Theodor Geiger - Life

Life

Geiger grew up in Landshut, Bavaria, showing an interest in Scandinavia and a talent in Scandinavian languages from an early age. The son of a gymnasium teacher, Geiger studied law and political science, first at the University of Munich from 1910–1912, then at the University of Würzburg from 1912 - 1914 where he received his doctorate in law.

In 1914 Geiger voluntarily joined the army ; he served until 1918 and was wounded. Simultaneously he wrote a dissertation on the supervision of criminals, Die Schutzaufsicht, supported by Friedrich Oetker. In 1918 he became a Doctor of Laws.

In 1920 Geiger joined the Social Democratic Party of Germany (SPD). In the same year he became an assistant at the Statistischer Reichsamt, the statistics office, in Munich, working in the trade statistics department from 1924 to 1933. His home, however, was in Berlin, where he published the magazine Fremde Presse (Foreign Press), with news on the Reich ministry for the army from 1920 - 1929. At the same time he edited the information magazine of the newly-founded Berlin Volkshochschule (adult education centre) where he had begun to work as a teacher.

Geiger taught at Volkshochschule during a time when the institution was largely for the basic academic and cultural education of working class adults.

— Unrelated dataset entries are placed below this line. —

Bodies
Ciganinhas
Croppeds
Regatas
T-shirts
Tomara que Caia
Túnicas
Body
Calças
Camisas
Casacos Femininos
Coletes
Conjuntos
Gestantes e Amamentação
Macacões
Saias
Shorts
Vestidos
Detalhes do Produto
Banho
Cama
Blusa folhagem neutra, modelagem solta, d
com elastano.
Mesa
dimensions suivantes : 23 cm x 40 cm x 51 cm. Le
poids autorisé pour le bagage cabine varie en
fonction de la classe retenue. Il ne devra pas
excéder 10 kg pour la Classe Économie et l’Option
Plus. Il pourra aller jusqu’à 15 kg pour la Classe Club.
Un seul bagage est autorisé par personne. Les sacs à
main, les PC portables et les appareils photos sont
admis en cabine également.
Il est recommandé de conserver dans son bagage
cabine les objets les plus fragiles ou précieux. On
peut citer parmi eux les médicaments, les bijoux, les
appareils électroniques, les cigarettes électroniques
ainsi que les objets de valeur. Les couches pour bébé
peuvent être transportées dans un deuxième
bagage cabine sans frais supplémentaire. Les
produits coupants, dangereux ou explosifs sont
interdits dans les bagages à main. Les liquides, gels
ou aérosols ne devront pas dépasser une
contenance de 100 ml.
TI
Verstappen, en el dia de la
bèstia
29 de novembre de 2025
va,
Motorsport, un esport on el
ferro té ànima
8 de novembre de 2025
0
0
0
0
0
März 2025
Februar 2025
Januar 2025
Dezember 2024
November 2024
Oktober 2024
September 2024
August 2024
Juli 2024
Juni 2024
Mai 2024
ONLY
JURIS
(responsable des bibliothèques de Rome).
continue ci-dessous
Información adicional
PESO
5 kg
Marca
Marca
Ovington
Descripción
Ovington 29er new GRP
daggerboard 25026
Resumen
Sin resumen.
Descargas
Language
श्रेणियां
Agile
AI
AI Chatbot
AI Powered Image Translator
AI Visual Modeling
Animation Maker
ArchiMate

Here he used the opportunity to focus on the social and political consequences of adult education by promoting critical thinking and intellectualism in his students. He eventually became principal but left in 1928 to take up the chair of Sociology at Brunswick Institute of Technology.

Geiger had originally joined the Brunswick University of Technology (Braunschweig) in 1924, progressing from being a visiting lecturer, to an associate professor, and finally becoming a full professor of sociology in 1929; this was the first professorship of the department for cultural studies. Geiger's work is still kept at the "Theodor Geiger Archive" at the university. He worked there until 1933, when, due to his anti-Nazi beliefs, he had to immigrate to Denmark; here he lived until 1943, even obtaining Danish citizenship. In the 1939, he wrote ""Sociologi,"" which was for several decades an important textbook.

In Denmark Geiger began by gaining a scholarship from the Rockefeller Foundation through the "Instituttet for Historie og Samfundskonomie" in Copenhagen; later he gave lectures at the University of Copenhagen. From 1938 - 1940 he was professor of sociology at the University of Århus -- Denmark's first ever professor of sociology. When German troops entered the city in 1940 he was forced to leave, escaping to Odense where he lived with his parents-in-law for the next few years. In 1943 he fled once again to Sweden where he stayed for three years. Here he gave lectures at the Universities of Stockholm, Uppsala and Lund. When the war ended in 1945, Geiger immediately returned to Århus, taking up his position as professor of sociology once more. His first step was to found the university institute for research into societies, the first institute of its kind in Scandinavia.

From 1948 to 1952, Geiger published the series Nordiske Studier i Sociologie (Nordic Studies on Sociology) with Torgny Torgnysson Segerstedt, Veli Verkko and Johan Vogt. In 1949 he was a co-founder of the International Sociological Association.

On 16 June 1952, Geiger died on the return trip from Canada to Denmark on board the ship "Waterman".